READING PASSAGE
Being the most central city in the UK, Derby is very accessible for a weekend break. The city is great value for money, friendly, full of culture and a great base for you to visit the Peak District.

There is so much to see and do in Derby and this ranges from incredible cuisine to fun attractions you can enjoy with friends and family.

The city is easy to get around for those suffering from mobility problems so if you would normally need stair lifts at home or a wheelchair you don’t need to worry about accessibility.

How to get to Derby

Travelling to Derby by road

Being just 15 minutes from the M1 junction 24 and being accessible via the A6, A50, A38 and A52 makes travelling by car easy. National Express also have buses travelling to Derby from all four corners of the UK.

Travelling to Derby by rail

There are over 30 direct services travelling from London to Derby every day, taking around one hour and 30 minutes. Nottingham, Leicester and Birmingham are under 30 minutes away.

Travelling to Derby by air

The East Midlands Airport connects Derby to destinations all over the world and train connections are on offer from the city to the airport as well as a shuttle bus to the terminals.

Best accessible attractions to visit

Derby is home to a number of great attractions to visit and here are three accessible places you can visit.

Crich Tramway Village

If you’re in Derby with your family, then the Crich Tramway Village is one place you should certainly visit as it offers a fun day out.

You can go on unlimited tram journeys and call in at various stops along the one-mile route. There is a sculpture trail, indoor exhibitions and a period village scene that you can enjoy.

Amanda Blair, the marketing and business development manager at Crich Tramway Village, tells us why you should visit:

“Crich Tramway Village offers a great family day out where you can step back in time. Vintage trams run through a period village a mile into the Derbyshire countryside and back. There are exhibitions, play areas and a woodland walk and sculpture trail to explore. We have special events throughout the season.”

There are ramps or lifts to areas on the second level, but the main exhibition hall, assembly rooms and tram depots are on the ground level. A map provided on arrival shows the ‘smooth-way’ for wheelchairs and pushchairs. An access tram which can take four wheelchairs will run at 11.30am and 2.30pm if requested on arrival at admissions.

Derby Museum and Art Gallery

The Derby Museum and Art Gallery is home to a variety of exhibitions that show off paintings and a host of interesting artefacts.

The Joseph Wright paintings and Soldier’s Story exhibition, which displays weaponry and other military and personal objects, are extremely popular displays. There’s also the archaeology gallery and several temporary exhibits that come every year.

The museum might be based on three floors but, with lift access from the ground floor to all levels, visitors with mobility issues can see all the exhibitions. There is plenty of seating throughout the museum if older adults need to sit down during their visit as well as accessible toilets.

Donington Park

If you or any of your group are motorheads then a visit to Donington Park is a must. It is one of the most historic race tracks in the UK with the first motorcycle race taking place way back in 1931.

In 1993 it played host to the third round of the Formula One season and this is regarded as one of the greatest races in the history of the sport.

(Stored data entries)
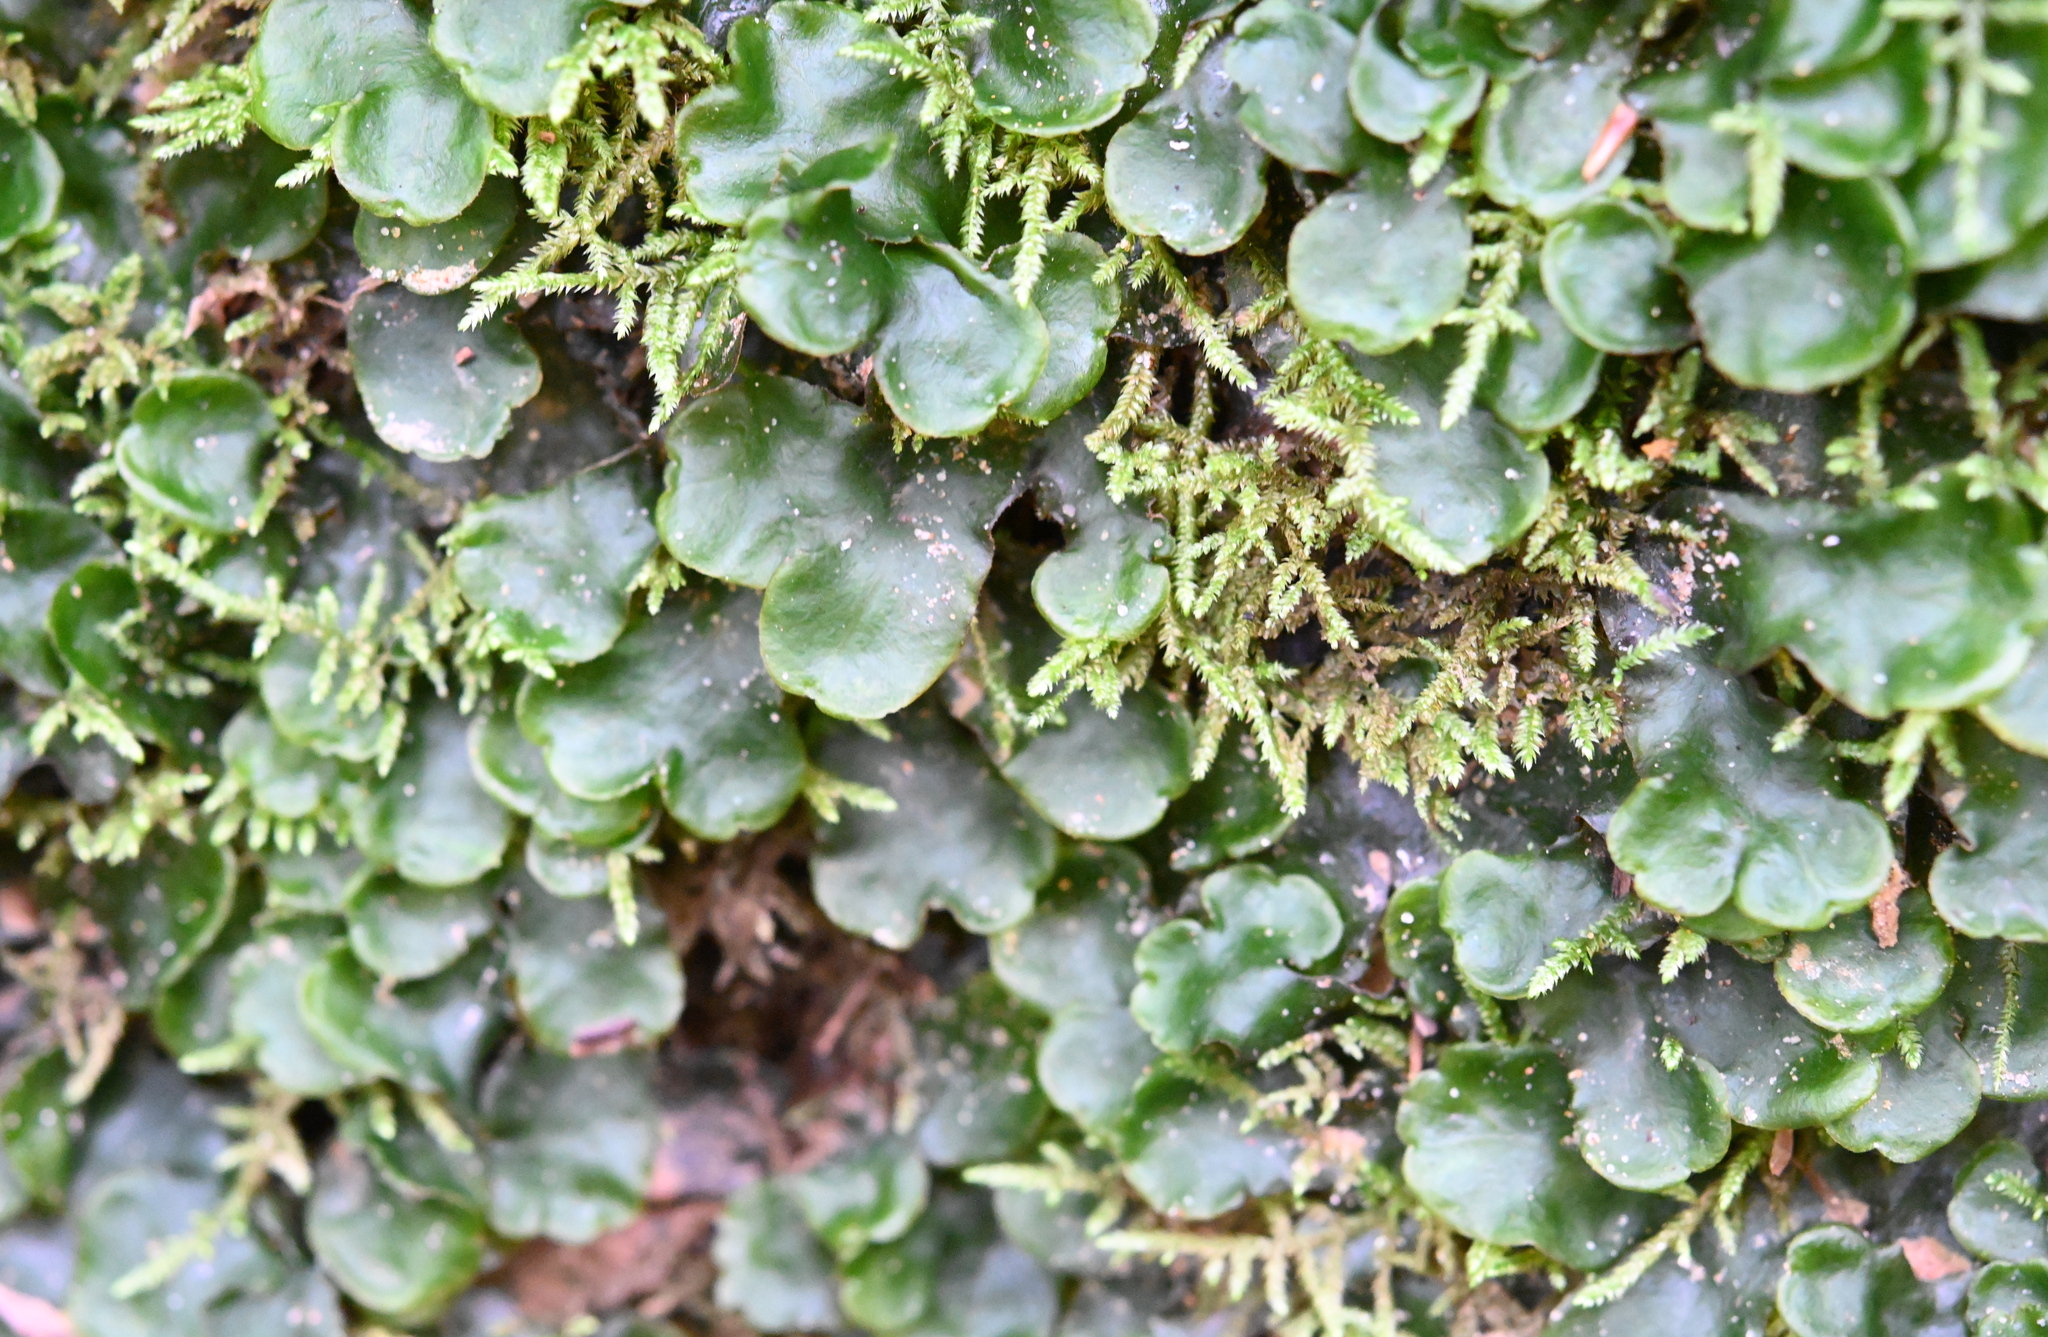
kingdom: Plantae
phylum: Marchantiophyta
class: Marchantiopsida
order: Marchantiales
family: Dumortieraceae
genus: Dumortiera
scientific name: Dumortiera hirsuta
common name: Dumortier's liverwort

WHAT IS ASKED
• 1. List every road that the Derby travel guide names for reaching the city by car.
• 2. Print the passage of the Derby travel guide starting at "How to get to" and ending at "corners of the UK.".
These lines aren't needed for anything here.

THE SOLUTIONS
• 1. M1, A6, A50, A38, A52

• 2.
How to get to Derby

Travelling to Derby by road

Being just 15 minutes from the M1 junction 24 and being accessible via the A6, A50, A38 and A52 makes travelling by car easy. National Express also have buses travelling to Derby from all four corners of the UK.